To the owners and operators of skilled nursing facilities: If you don’t think you and hospitals aren’t much alike, think again. That seemed to be one of the strongest messages out of a focus group I recently took part in.

The purpose of the focus group was to gauge the thoughts and opinions of long-term care operators regarding rehospitalizations. Was it a hot topic? You bet. There was emphatic unanimity that preventing avoidable rehospitalizations was a top priority, if not the top priority, for their organizations.

And — get this — their overall sentiment was that only some of the more progressive hospitals “get” that they need to work better with long-term care providers. “Others don’t yet, or are waiting to see what really will be necessary in the future,” according to a report on the group.

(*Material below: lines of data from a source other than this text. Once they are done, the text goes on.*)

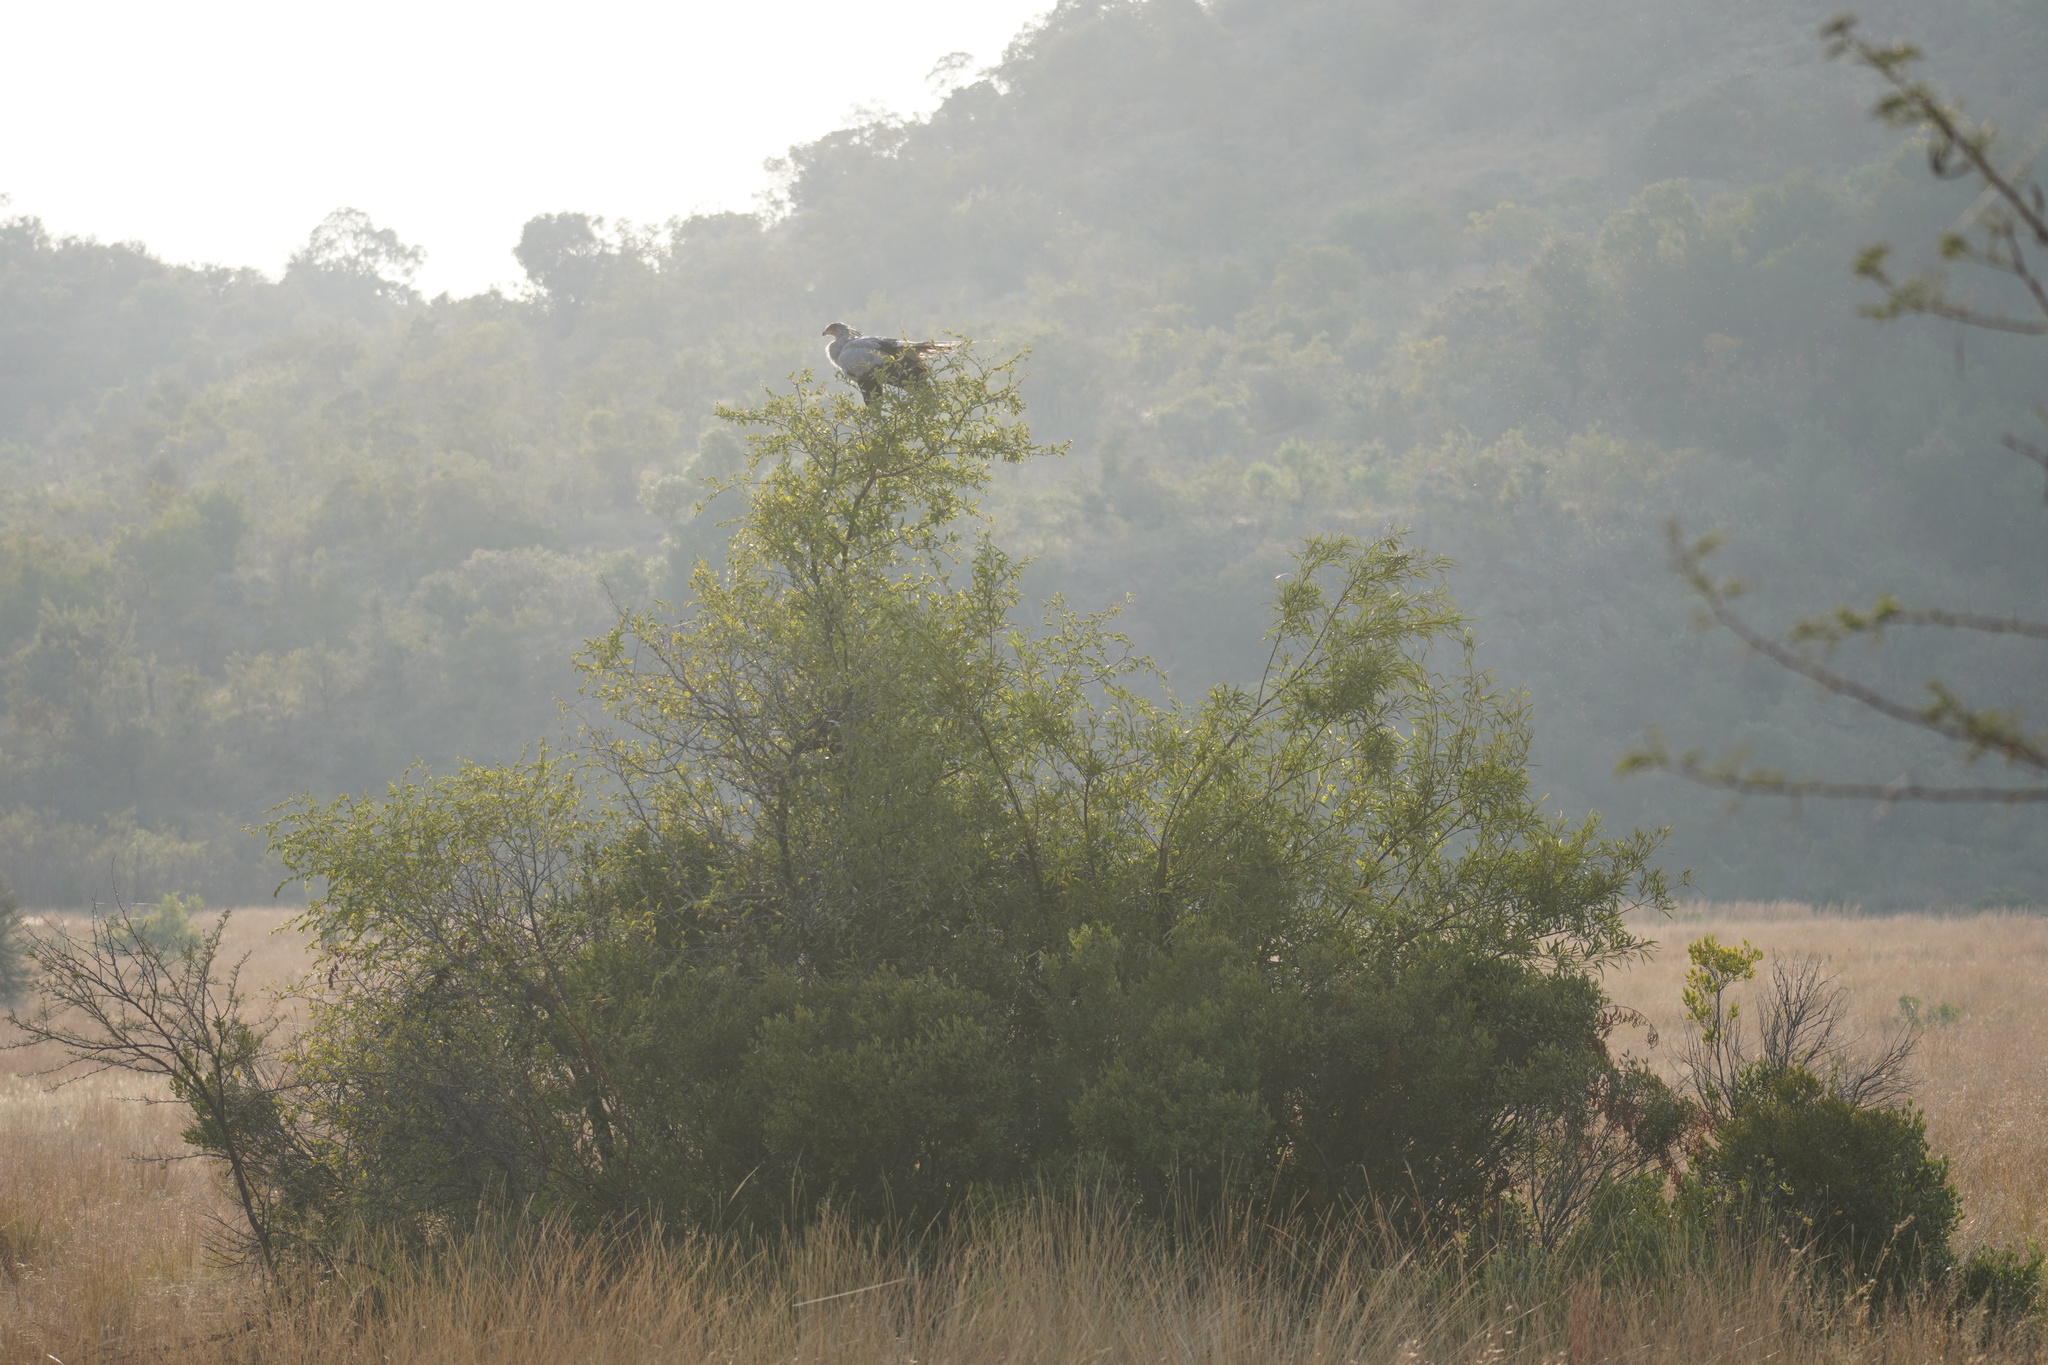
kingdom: Animalia
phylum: Chordata
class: Aves
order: Accipitriformes
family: Sagittariidae
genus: Sagittarius
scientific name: Sagittarius serpentarius
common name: Secretarybird
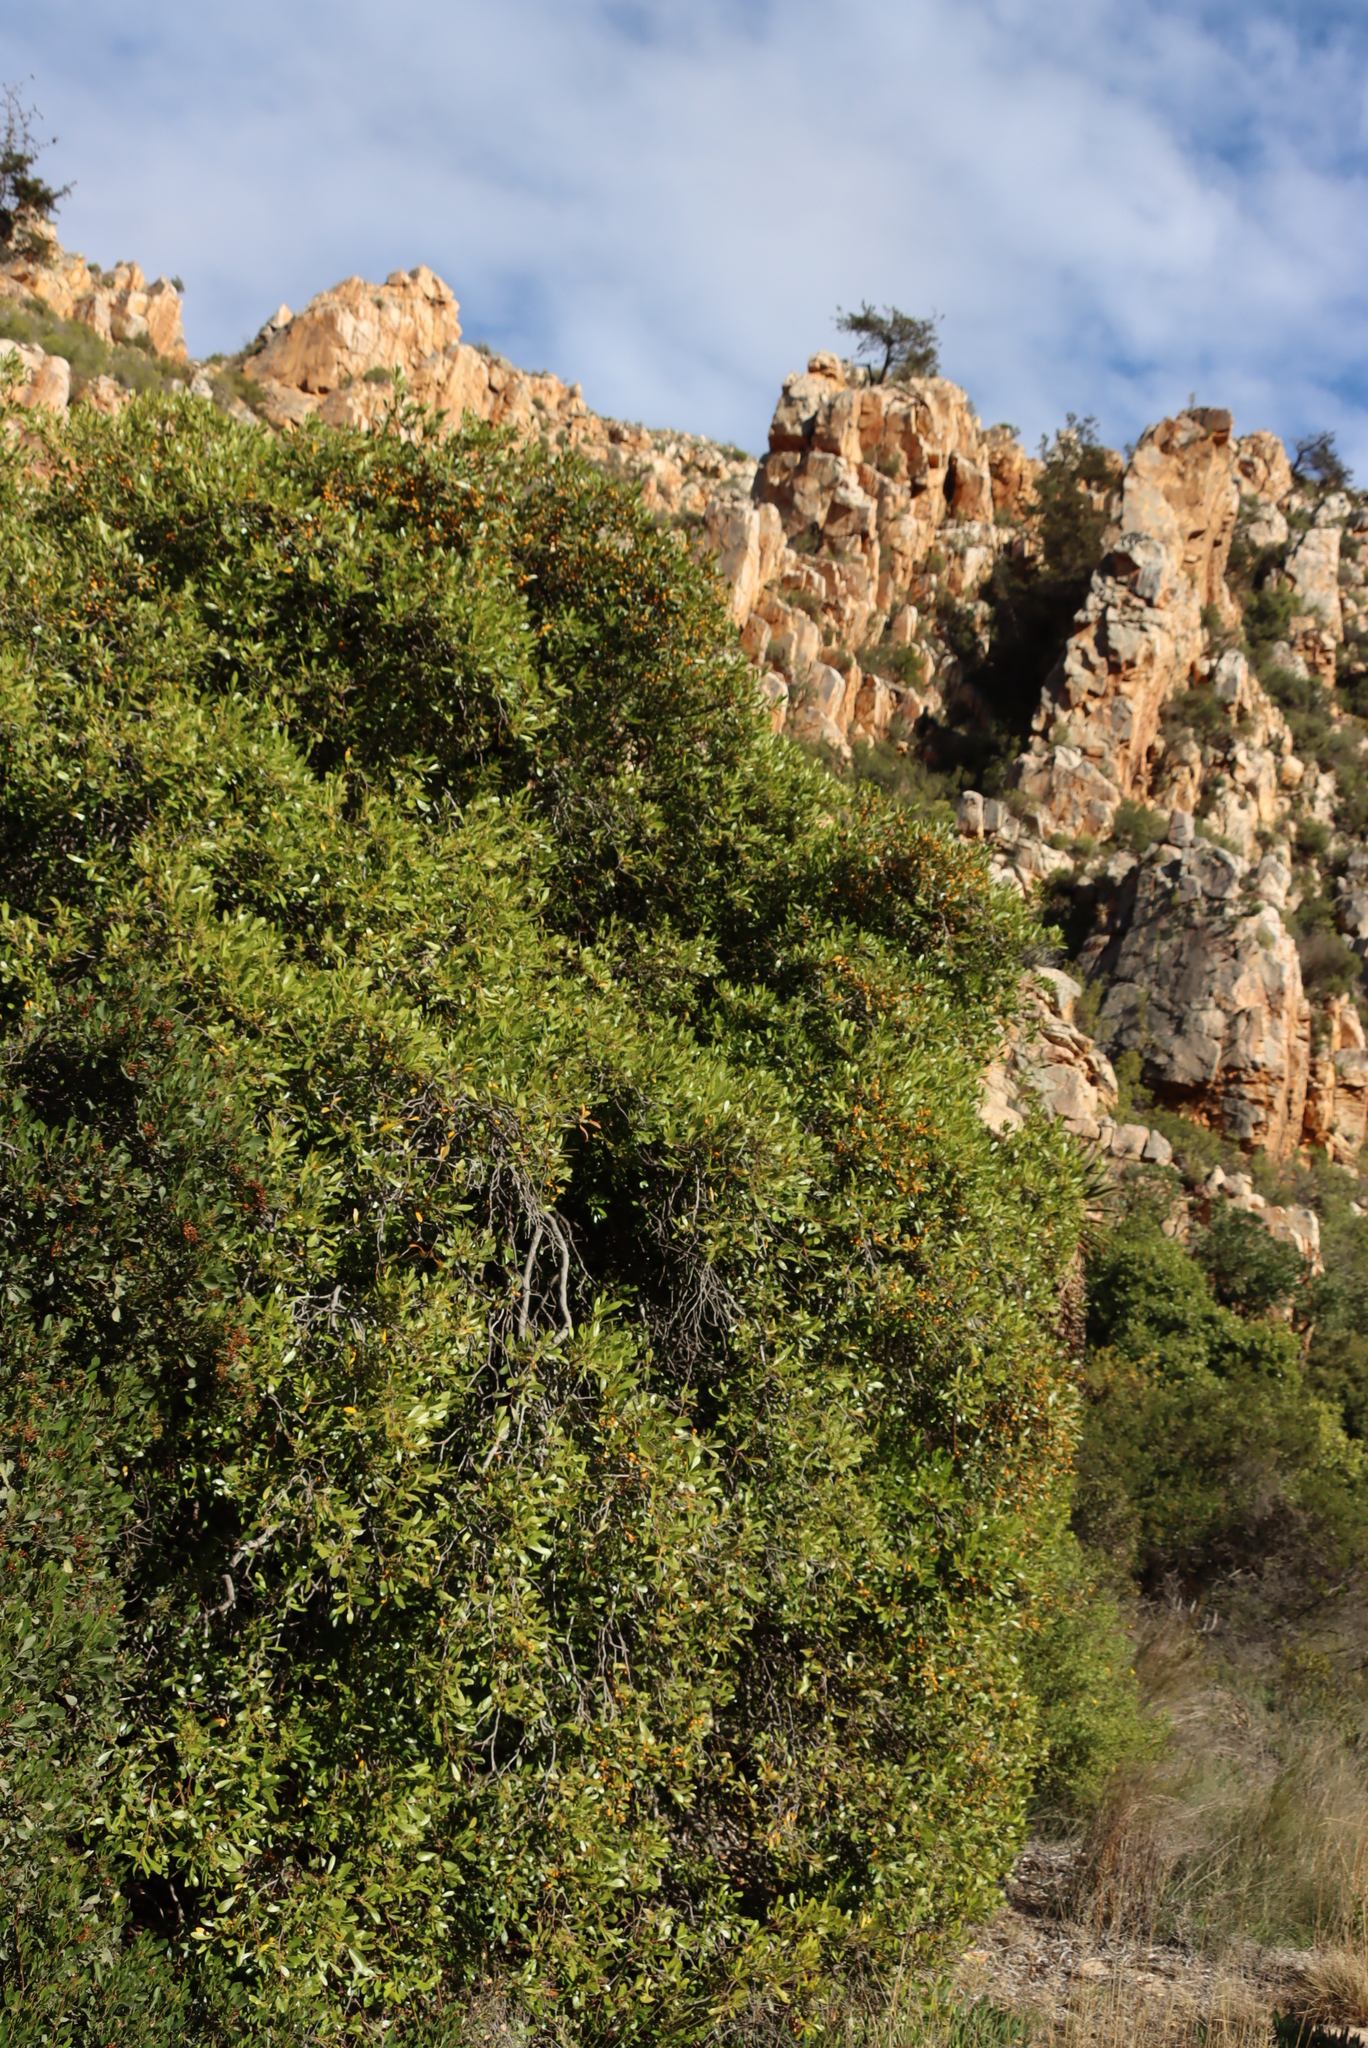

Hmmm. Sounds a lot some of your LTC colleagues doesn’t it? Not you, of course, but others.

Bigger companies are getting up to speed quicker, but then their challenge is in filtering the understanding down through the ranks so that those who interact with the public “get it” sooner.

Why this all matters so much, of course, is that come Oct. 1, hospitals are going to start getting dinged by federal regulators if their rehospitalization rates are too high. They need good post-acute providers who won’t be sending patients back to the hospital.

The LTC providers around the table were most intrigued about ways they might be able to “slice and dice” their outcomes data. Who’s good in one treatment area might not be good in another. Besides, “every hospital wants something different,” one provider pointed out.

But the message was clear: Data was, and is, king for helping prove your case. Analytical ability is crucial, they agreed.

If you can break down your discharges by diagnosis, great. Perhaps even better would be the ability to classify the patient population by doctor. The day’s hosts from PointRight agreed on both points and noted they would also like to be the first to develop the latter aspect.


The most intriguing reactions out of the providers came when they saw a product that could cross-analyze their own outcomes results and compare them to competitors’. The idea of knowing an opponent’s weaknesses delighted, it seemed, until it was realized that they also could do exactly the same thing to you.

“Scary” was the label one provider gave it.

“Great system, if it’s used properly” was another.

“You can’t hide. And you can’t make excuses,” another concluded.

And isn’t that the way it should be?